«Последние новости». 1936–1940 (Адамович) - страница 238

Тут с того момента, как произнесено это слово, не место больше никаким насмешкам, никакому эмигрантскому высокомерию. Если некоторым советским писателям кажется, что они разрешили самый «проклятый» из проклятых вопросов, рано или поздно они увидят, что это еще не совсем так. Но всякая попытка достойна внимания — тем более что у нас даже и попытки кончились… А именно в том, что составляло основу послереволюционного русского жизнеощущения, именно в опыте «масс», взятом в его очищенном, возвышенном, лишенном механического оттенка виде, было как будто кое-что такое, что смутно обещало возможность решения. По крайней мере Лев Толстой, великий специалист в этом деле, успокоился лишь на приблизительно таком ответе.
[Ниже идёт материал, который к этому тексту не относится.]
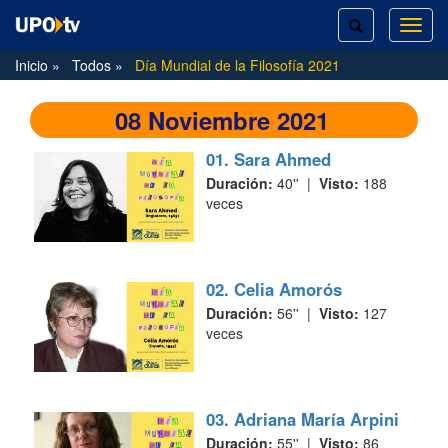
TOGGLE
TOG
SEARCH
NAVI
Inicio
Todos
Día Mundial de la Filosofía 2021
08 Noviembre 2021
01. Sara Ahmed
Duración:
40'' |
Visto:
188
veces
02. Celia Amorós
Duración:
56'' |
Visto:
127
veces
03. Adriana María Arpini
Duración:
55'' |
Visto:
86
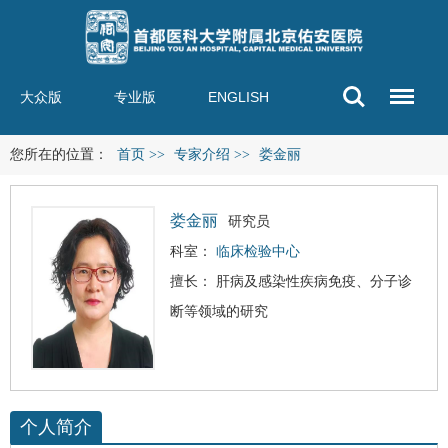
大众版
专业版
ENGLISH
您所在的位置：
首页
>>
专家介绍
>>
娄金丽
娄金丽
研究员
科室：
临床检验中心
擅长： 肝病及感染性疾病免疫、分子诊
断等领域的研究
个人简介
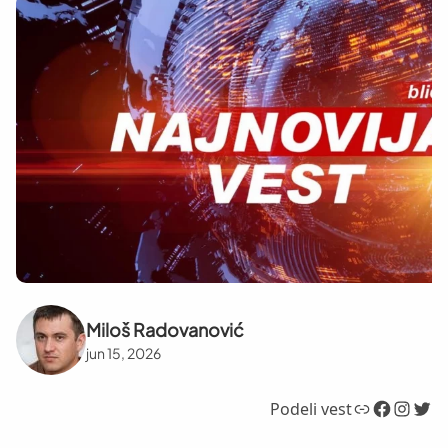
Miloš Radovanović
jun 15, 2026
Link
Facebook
Instagram
Twitter
Podeli vest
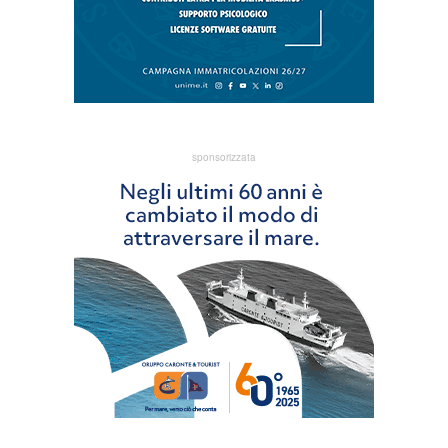
sponsorizzata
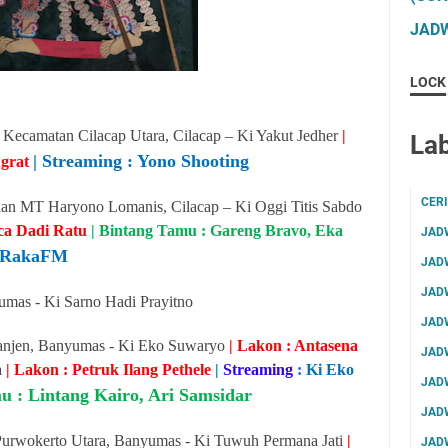
JADW
LOCK
 Kecamatan Cilacap Utara, Cilacap – Ki Yakut Jedher
|
Lab
| Streaming : Yono Shooting
ngrat
CER
alan MT Haryono Lomanis, Cilacap – Ki Oggi Titis Sabdo
aca Dadi Ratu
| Bintang Tamu : Gareng Bravo, Eka
JAD
: RakaFM
JAD
JAD
umas - Ki Sarno Hadi Prayitno
JAD
njen, Banyumas - Ki Eko Suwaryo
| Lakon : Antasena
JAD
a
| Lakon : Petruk Ilang Pethele
|
Streaming
:
Ki Eko
JAD
u : Lintang Kairo, Ari Samsidar
JAD
Purwokerto Utara, Banyumas - Ki Tuwuh Permana Jati
|
JAD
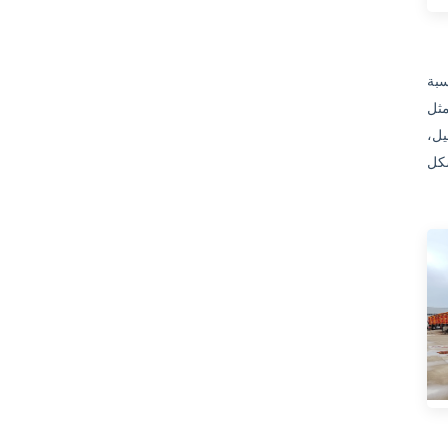
سبة
فع، فيمكنكم
يل،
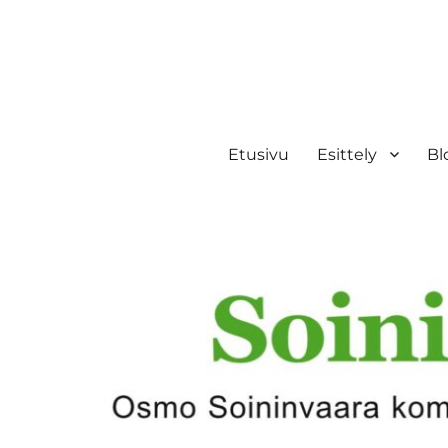
Etusivu
Esittely
Bl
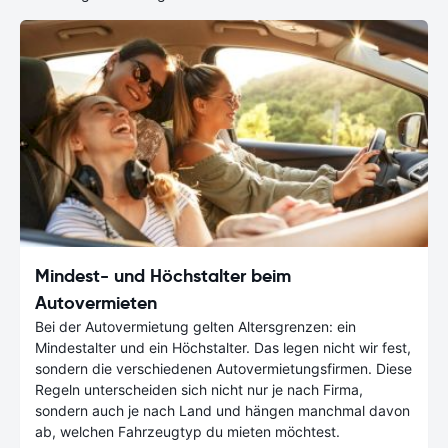
Mindest- und Höchstalter beim
Autovermieten
Bei der Autovermietung gelten Altersgrenzen: ein
Mindestalter und ein Höchstalter. Das legen nicht wir fest,
sondern die verschiedenen Autovermietungsfirmen. Diese
Regeln unterscheiden sich nicht nur je nach Firma,
sondern auch je nach Land und hängen manchmal davon
ab, welchen Fahrzeugtyp du mieten möchtest.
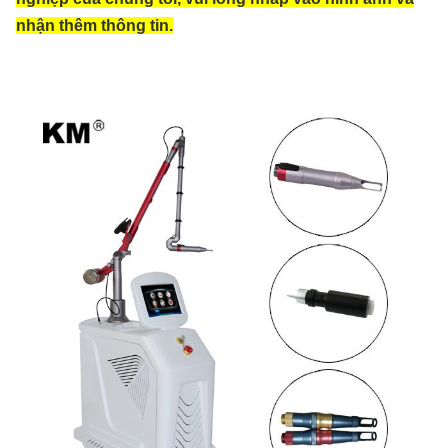
nhận thêm thông tin.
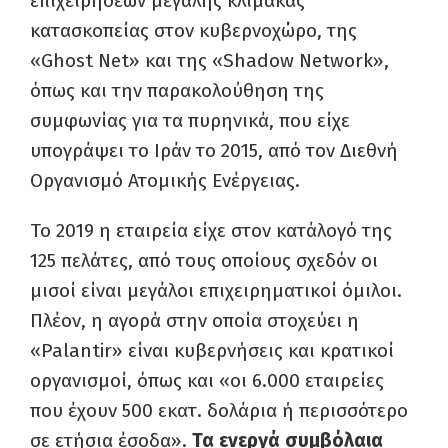
επιχειρήσεων μεγάλης κλίμακας
κατασκοπείας στον κυβερνοχώρο, της
«Ghost Net» και της «Shadow Network»,
όπως και την παρακολούθηση της
συμφωνίας για τα πυρηνικά, που είχε
υπογράψει το Ιράν το 2015, από τον Διεθνή
Οργανισμό Ατομικής Ενέργειας.
Το 2019 η εταιρεία είχε στον κατάλογό της
125 πελάτες, από τους οποίους σχεδόν οι
μισοί είναι μεγάλοι επιχειρηματικοί όμιλοι.
Πλέον, η αγορά στην οποία στοχεύει η
«Palantir» είναι κυβερνήσεις και κρατικοί
οργανισμοί, όπως και «οι 6.000 εταιρείες
που έχουν 500 εκατ. δολάρια ή περισσότερο
σε ετήσια έσοδα».
Τα ενεργά συμβόλαια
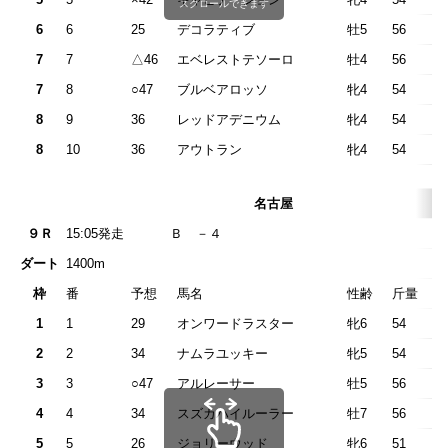
スクロールできます
6
6
25
デコラティブ
牡5
56
7
7
△46
エベレストテソーロ
牡4
56
7
8
○47
ブルベアロッソ
牝4
54
8
9
36
レッドアデニウム
牝4
54
8
10
36
アウトラン
牝4
54
名古屋
９Ｒ
15:05発走
Ｂ －
ダート
1400m
枠
番
予想
馬名
性齢
斤量
1
1
29
オンワードラスター
牝6
54
2
2
34
ナムラユッキー
牝5
54
3
3
○47
アルレーサー
牡5
56
4
4
34
スズカハイルーラー
牡7
56
5
5
26
ジョリーウッド
牝6
51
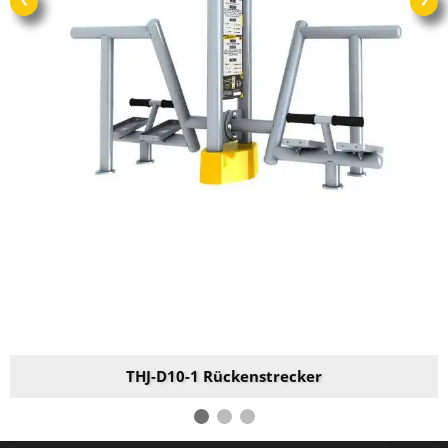
THJ-D10-1 Rückenstrecker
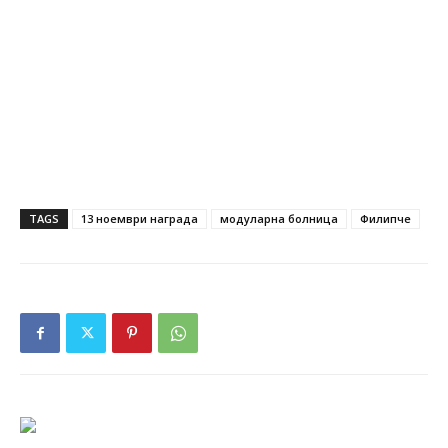
TAGS
13 ноември награда
модуларна болница
Филипче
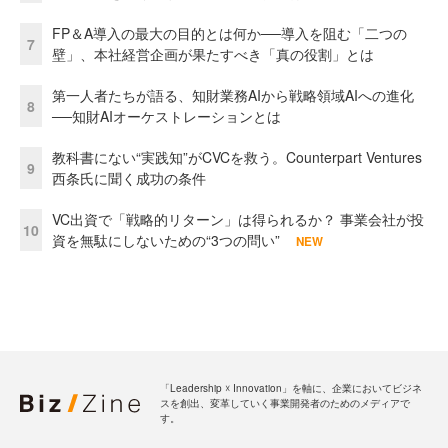
FP＆A導入の最大の目的とは何か──導入を阻む「二つの
7
壁」、本社経営企画が果たすべき「真の役割」とは
第一人者たちが語る、知財業務AIから戦略領域AIへの進化
8
──知財AIオーケストレーションとは
教科書にない“実践知”がCVCを救う。Counterpart Ventures
9
西条氏に聞く成功の条件
VC出資で「戦略的リターン」は得られるか？ 事業会社が投
10
資を無駄にしないための“3つの問い”
NEW
「Leadership ☓ Innovation」を軸に、企業においてビジネ
スを創出、変革していく事業開発者のためのメディアで
す。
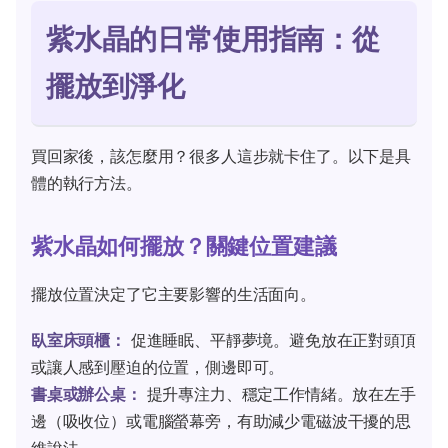
紫水晶的日常使用指南：從
擺放到淨化
買回家後，該怎麼用？很多人這步就卡住了。以下是具
體的執行方法。
紫水晶如何擺放？關鍵位置建議
擺放位置決定了它主要影響的生活面向。
臥室床頭櫃：
促進睡眠、平靜夢境。避免放在正對頭頂
或讓人感到壓迫的位置，側邊即可。
書桌或辦公桌：
提升專注力、穩定工作情緒。放在左手
邊（吸收位）或電腦螢幕旁，有助減少電磁波干擾的思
Советская литература неизбежно должна была задеть тему смерти. Ну, раньше была революционная горячка, энтузиазм, горизонты, битвы — и для таких раздумий не оставалось времени. Ум был занят другим. Но теперь настала «счастливая жизнь». Успехи и достижения. Дружба объединенных народов. Общий труд на общее благо. Но что если хоть одному из «трудящихся» придет в голову то, что приходило людям в голову, с тех пор как мир стоит: к чему работать, бороться, волноваться, если… всякий сам знает, что «если». Убийца Столыпина Богров нашел перед виселицей формулу, отчетливо резюмирующую такие размышления: «жизнь — это всего лишь тысяча съеденных котлет».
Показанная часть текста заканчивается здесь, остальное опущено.